Elwood celebrates the least occasion, invites strangers to dine at his home, and finds nothing bad in anyone. When Dr. Chumley urges him to righteous indignation by telling him Veta "had commitment papers drawn up. She's got your power of attorney and the key to your safety box. She brought you out here—" Elwood responds only with admiration, "My sister did all that in one afternoon? Veta certainly is a whirlwind." (64). Elwood objects to nothing, "I plan to leave. You want me to stay. An element of conflict in any discussion is a good thing. It means that everybody is taking part and nobody is left out. I like that" (61). He agrees to take the injection that will change him into a normal human being, making it so that he will no longer see Harvey, because Veta wants him to and he has always believed that Veta should have whatever she wants.

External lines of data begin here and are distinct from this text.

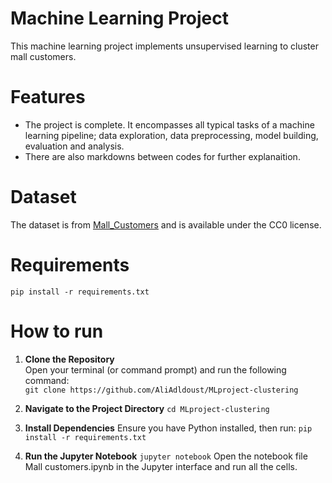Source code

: # Machine Learning Project

This machine learning project implements unsupervised learning to cluster mall customers.

# Features

- The project is complete. It encompasses all typical tasks of a machine learning pipeline; data exploration, data preprocessing, model building, evaluation and analysis.
- There are also markdowns between codes for further explanaition.

# Dataset

The dataset is from [Mall_Customers](https://www.kaggle.com/datasets/shwetabh123/mall-customers?resource=download) and is available under the CC0 license.

# Requirements

`pip install -r requirements.txt`

# How to run

1. **Clone the Repository**  
Open your terminal (or command prompt) and run the following command:  
`git clone https://github.com/AliAdldoust/MLproject-clustering`

2. **Navigate to the Project Directory**
`cd MLproject-clustering`

3. **Install Dependencies**
Ensure you have Python installed, then run:
`pip install -r requirements.txt`

4. **Run the Jupyter Notebook**
`jupyter notebook`
Open the notebook file Mall customers.ipynb in the Jupyter interface and run all the cells.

He sums up his lifestyle when he tells Dr. Chumley that his mother used to tell him, "'In this world, Elwood, you must be oh, so smart or oh, so pleasant.' For years I was smart. I recommend pleasant" (64). Elwood freely admits, "I wrestled with reality for forty years, and I am happy to state that I finally won out over it" (49). Elwood doesn't deny reality; he simply prefers the fantasy world of Harvey where more possibilities for contentment exist than in the conventional routine of "a perfectly normal human being." As the taxi driver says, "You know what bastards they are!" (69).
Elwood chooses to participate in an alternate version of reality, and by the end of the play, even Veta believes that the alternative is better. Harvey teaches audiences that we all have the power to choose happiness over sorrow, contentment over dissatisfaction, and pleasure over pain. Elwood chooses Harvey. Granted for the rest of us, the choice may not be offered; Harvey does not reveal himself to everyone, but if we should see him, shouldn't we too participate in the fantasy?